Its oil and gas drilling business is the riskiest of all but offers the greatest growth potential because of the company’s vast land holdings in the Marcellus Shale region. As the company’s shale gas drilling operations have skyrocketed over the past six years, that part of the business has taken on a more dominant role in National Fuel’s overall scope.
That shift prompted Moody’s Investors Service to downgrade some of the company’s debt earlier this week. “The growth in the unregulated businesses has impacted the company’s business risk profile,” said Stuart Miller, a Moody’s analyst, who also noted that the underlying performance of each of National Fuel’s three main businesses has remained strong.
National Fuel executives declined to comment on Gabelli’s interest in shaking up the structure of the company. “Because we are in a quiet period before the release of our quarterly earnings on May 8th, we’re not in a position to have any discussion on this matter,” said Karen Merkel, a National Fuel spokeswoman.
Gabelli said he thinks National Fuel’s management, first under former chief executive David Smith and now under current CEO Ronald Tanski, has done a good job. “We like Smith. We like Tanski. We voted for the directors,” Gabelli said. “We think they have a great asset and they’ve done a great job.”
But Gabelli also said that he thinks the overall value of National Fuel would be greater if the company were separated into two or three separate pieces that would make those units more of a pure-play within their niche in the natural gas market.
The notion isn’t without precedent.
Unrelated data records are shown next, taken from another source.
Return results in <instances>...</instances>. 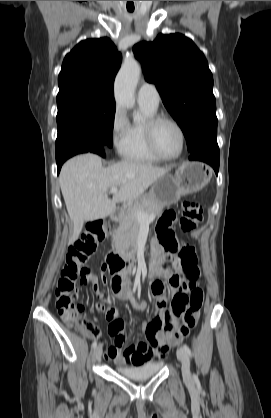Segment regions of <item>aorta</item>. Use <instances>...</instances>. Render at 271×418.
Listing matches in <instances>:
<instances>
[{"instance_id":"762f6f07","label":"aorta","mask_w":271,"mask_h":418,"mask_svg":"<svg viewBox=\"0 0 271 418\" xmlns=\"http://www.w3.org/2000/svg\"><path fill=\"white\" fill-rule=\"evenodd\" d=\"M141 74V66L134 59H127L115 79V100L118 106L132 108L135 104V88ZM137 118H135L136 120Z\"/></svg>"}]
</instances>
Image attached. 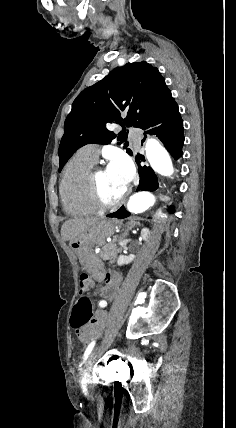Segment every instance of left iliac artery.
Returning <instances> with one entry per match:
<instances>
[{"mask_svg": "<svg viewBox=\"0 0 236 428\" xmlns=\"http://www.w3.org/2000/svg\"><path fill=\"white\" fill-rule=\"evenodd\" d=\"M99 305H100L101 307H105V306L107 305V303H106V301H101V302L99 303ZM94 345H95V341L91 342V343L88 345V347H87V349H86V351H85V353H84V357H83L84 362H85V360H87V358H88L89 354L91 353V351H92V349H93Z\"/></svg>", "mask_w": 236, "mask_h": 428, "instance_id": "obj_1", "label": "left iliac artery"}]
</instances>
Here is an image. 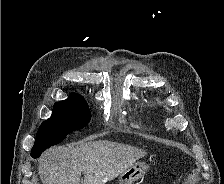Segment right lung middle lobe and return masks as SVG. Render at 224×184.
Here are the masks:
<instances>
[{"instance_id": "dd1d6c3e", "label": "right lung middle lobe", "mask_w": 224, "mask_h": 184, "mask_svg": "<svg viewBox=\"0 0 224 184\" xmlns=\"http://www.w3.org/2000/svg\"><path fill=\"white\" fill-rule=\"evenodd\" d=\"M91 119L85 100L80 102H57L52 116L42 122L31 153L39 156L45 149L63 141L68 133L82 129Z\"/></svg>"}]
</instances>
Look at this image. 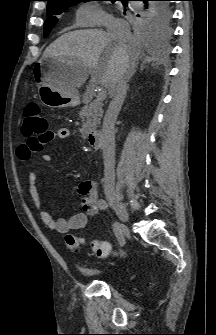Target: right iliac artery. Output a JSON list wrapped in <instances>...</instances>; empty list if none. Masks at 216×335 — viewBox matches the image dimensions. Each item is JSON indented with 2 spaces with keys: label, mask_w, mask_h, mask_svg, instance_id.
<instances>
[{
  "label": "right iliac artery",
  "mask_w": 216,
  "mask_h": 335,
  "mask_svg": "<svg viewBox=\"0 0 216 335\" xmlns=\"http://www.w3.org/2000/svg\"><path fill=\"white\" fill-rule=\"evenodd\" d=\"M99 207H100L101 210H106L108 208V204L105 200L100 199L99 200ZM113 232H114L120 246H124L125 239H124V235H123V232H122V226L118 222L113 223Z\"/></svg>",
  "instance_id": "right-iliac-artery-1"
}]
</instances>
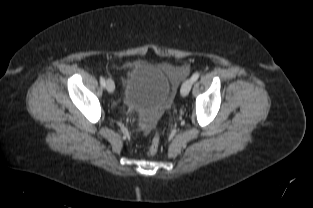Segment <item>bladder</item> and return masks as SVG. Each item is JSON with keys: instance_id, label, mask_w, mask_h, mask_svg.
<instances>
[{"instance_id": "1", "label": "bladder", "mask_w": 313, "mask_h": 208, "mask_svg": "<svg viewBox=\"0 0 313 208\" xmlns=\"http://www.w3.org/2000/svg\"><path fill=\"white\" fill-rule=\"evenodd\" d=\"M171 85L164 72L147 64L136 65L123 89V102L134 112L161 114L169 101Z\"/></svg>"}]
</instances>
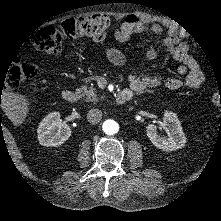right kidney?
Wrapping results in <instances>:
<instances>
[{
  "label": "right kidney",
  "instance_id": "obj_1",
  "mask_svg": "<svg viewBox=\"0 0 221 221\" xmlns=\"http://www.w3.org/2000/svg\"><path fill=\"white\" fill-rule=\"evenodd\" d=\"M61 113L53 110L45 115L36 129L37 139L43 146H59L71 136L69 125L60 120Z\"/></svg>",
  "mask_w": 221,
  "mask_h": 221
}]
</instances>
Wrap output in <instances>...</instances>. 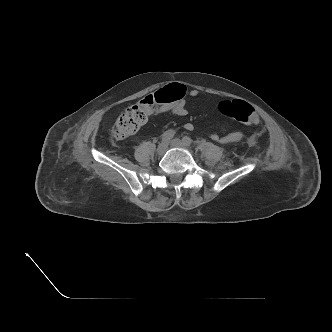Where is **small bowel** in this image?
Listing matches in <instances>:
<instances>
[{"instance_id": "small-bowel-1", "label": "small bowel", "mask_w": 332, "mask_h": 332, "mask_svg": "<svg viewBox=\"0 0 332 332\" xmlns=\"http://www.w3.org/2000/svg\"><path fill=\"white\" fill-rule=\"evenodd\" d=\"M191 97H197L199 95V91L197 89H192L189 92ZM159 115H166V116H186L188 114V110L186 107L185 100H181L175 104L167 105L163 107H159L156 111ZM185 129L187 131H193L194 125L192 123H187L185 125ZM223 135H218L216 133H210L209 137L220 144H233L238 143L242 140L243 134L241 132H230L226 133L225 128L222 127Z\"/></svg>"}]
</instances>
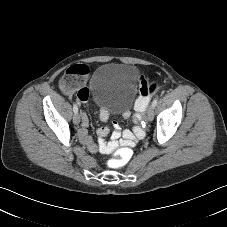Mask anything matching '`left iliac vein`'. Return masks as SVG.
<instances>
[{
    "instance_id": "left-iliac-vein-1",
    "label": "left iliac vein",
    "mask_w": 227,
    "mask_h": 227,
    "mask_svg": "<svg viewBox=\"0 0 227 227\" xmlns=\"http://www.w3.org/2000/svg\"><path fill=\"white\" fill-rule=\"evenodd\" d=\"M154 108H155L154 105L151 104V106L147 110V116H146V118H147V120L149 122H151L153 120V118H154Z\"/></svg>"
}]
</instances>
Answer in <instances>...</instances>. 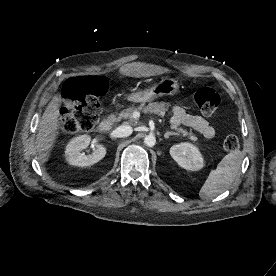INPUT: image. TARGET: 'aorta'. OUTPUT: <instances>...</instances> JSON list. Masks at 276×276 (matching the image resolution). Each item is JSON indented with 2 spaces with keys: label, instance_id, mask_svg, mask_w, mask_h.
Returning <instances> with one entry per match:
<instances>
[{
  "label": "aorta",
  "instance_id": "762f6f07",
  "mask_svg": "<svg viewBox=\"0 0 276 276\" xmlns=\"http://www.w3.org/2000/svg\"><path fill=\"white\" fill-rule=\"evenodd\" d=\"M144 143L149 146V147H153L155 144H156V138L154 135H147L145 138H144Z\"/></svg>",
  "mask_w": 276,
  "mask_h": 276
}]
</instances>
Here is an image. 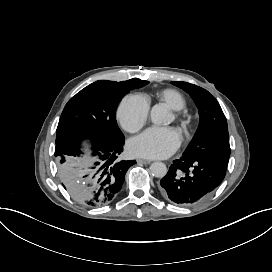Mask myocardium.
<instances>
[{"instance_id":"f54148a6","label":"myocardium","mask_w":272,"mask_h":272,"mask_svg":"<svg viewBox=\"0 0 272 272\" xmlns=\"http://www.w3.org/2000/svg\"><path fill=\"white\" fill-rule=\"evenodd\" d=\"M173 118L177 121H180L181 124H183L182 122V112L180 110L177 109H173Z\"/></svg>"}]
</instances>
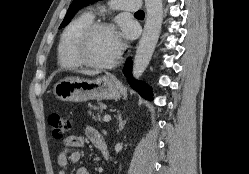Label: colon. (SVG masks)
I'll return each instance as SVG.
<instances>
[{"instance_id": "colon-1", "label": "colon", "mask_w": 249, "mask_h": 174, "mask_svg": "<svg viewBox=\"0 0 249 174\" xmlns=\"http://www.w3.org/2000/svg\"><path fill=\"white\" fill-rule=\"evenodd\" d=\"M48 124L51 128L52 135L57 139L63 138L71 129L70 120L58 112H51L49 114Z\"/></svg>"}]
</instances>
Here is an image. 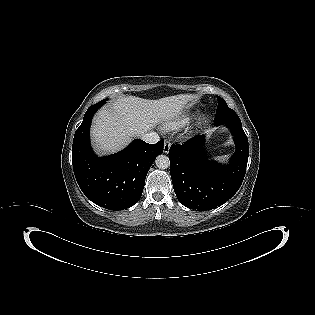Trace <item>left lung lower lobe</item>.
I'll return each instance as SVG.
<instances>
[{
	"label": "left lung lower lobe",
	"mask_w": 315,
	"mask_h": 315,
	"mask_svg": "<svg viewBox=\"0 0 315 315\" xmlns=\"http://www.w3.org/2000/svg\"><path fill=\"white\" fill-rule=\"evenodd\" d=\"M232 132L236 151L230 165L209 161L205 136L192 138L169 150L170 174L178 200L195 210H208L229 200L240 188L249 155L248 139L240 123L225 124Z\"/></svg>",
	"instance_id": "0a47b994"
}]
</instances>
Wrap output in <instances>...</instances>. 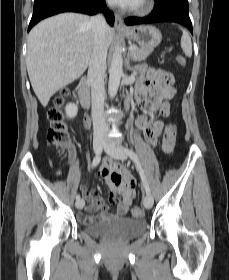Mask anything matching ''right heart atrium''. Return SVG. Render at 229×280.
Here are the masks:
<instances>
[{"label": "right heart atrium", "instance_id": "right-heart-atrium-1", "mask_svg": "<svg viewBox=\"0 0 229 280\" xmlns=\"http://www.w3.org/2000/svg\"><path fill=\"white\" fill-rule=\"evenodd\" d=\"M108 1V3H110L112 0H107Z\"/></svg>", "mask_w": 229, "mask_h": 280}]
</instances>
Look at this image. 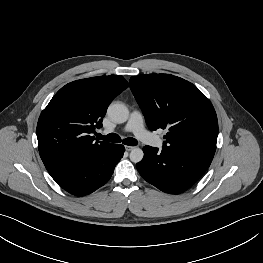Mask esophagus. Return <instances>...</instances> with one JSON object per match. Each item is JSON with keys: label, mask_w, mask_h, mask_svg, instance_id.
Returning <instances> with one entry per match:
<instances>
[{"label": "esophagus", "mask_w": 263, "mask_h": 263, "mask_svg": "<svg viewBox=\"0 0 263 263\" xmlns=\"http://www.w3.org/2000/svg\"><path fill=\"white\" fill-rule=\"evenodd\" d=\"M134 148H135V147H133V146H128V145L125 146L126 151H131V150H133Z\"/></svg>", "instance_id": "esophagus-1"}]
</instances>
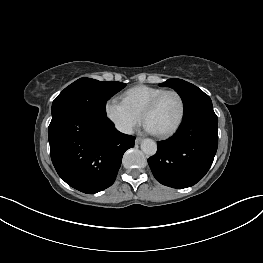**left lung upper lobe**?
<instances>
[{
	"instance_id": "5c2ea615",
	"label": "left lung upper lobe",
	"mask_w": 263,
	"mask_h": 263,
	"mask_svg": "<svg viewBox=\"0 0 263 263\" xmlns=\"http://www.w3.org/2000/svg\"><path fill=\"white\" fill-rule=\"evenodd\" d=\"M159 85L171 87L181 96L185 109L184 118L202 110L213 109L210 97L189 82L172 78Z\"/></svg>"
}]
</instances>
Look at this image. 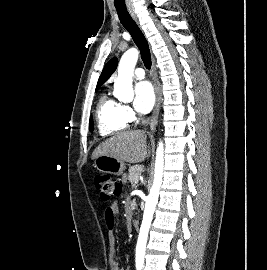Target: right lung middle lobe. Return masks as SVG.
<instances>
[{"label":"right lung middle lobe","instance_id":"right-lung-middle-lobe-1","mask_svg":"<svg viewBox=\"0 0 267 270\" xmlns=\"http://www.w3.org/2000/svg\"><path fill=\"white\" fill-rule=\"evenodd\" d=\"M97 90H98V89H96V91H97ZM89 129H90V130H93V120H92V118H90Z\"/></svg>","mask_w":267,"mask_h":270}]
</instances>
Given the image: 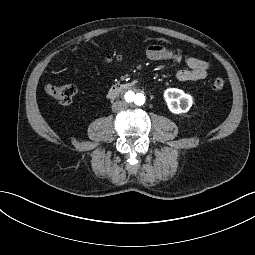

Oneok, an Oklahoma-based company, earlier this year completed a spin-off of its utility business into a new entity called One Gas while keeping its oil pipeline business.
Tanski rejected the idea of spinning off National Fuel’s utility business last summer in comments he made shortly after Oneok announced its utility spin-off.
“We’ve worked hard through the years to create a lean organization to run our regulated operations. And we believe that many synergies would be lost by divesting or separating our utility from our pipeline and storage operations,” he said in an August conference call with investors and analysts.
“Even though the utility is becoming a smaller portion of the consolidated company due to the growth of the other segments, the predictable nature of the utility operations and the stable nature of the cash flows provide significant support to our credit rating and help fund our ongoing dividends,” he said during the call. “So we’re not considering a spin or divestment of the utility.”
But National Fuel executives have said they have been considering another option, which could involve shifting non-utility businesses into master limited partnerships. Those partnerships have become popular in the energy industry over the past 10 years because of the tax advantages they offer.
Energy companies are drawn to master limited partnerships because they are not taxed at the federal level, which lowers their cost of capital and allows them to invest more in infrastructure, while also retaining management’s control over the business. As a result, MLPs have been especially popular for cash-generating pipeline companies.
The partnerships also appeal to investors because they typically pay higher dividends than a typical company and frequently carry a higher valuation than utility stocks.
While National Fuel has shown interest in setting up a master limited partnership, Tanski previously has said he thinks the company can meet its immediate capital needs through its existing structure. He has said the company’s interest in an MLP would increase if natural gas prices rise, spurring further shale gas production and accelerating the need to build costly new pipelines.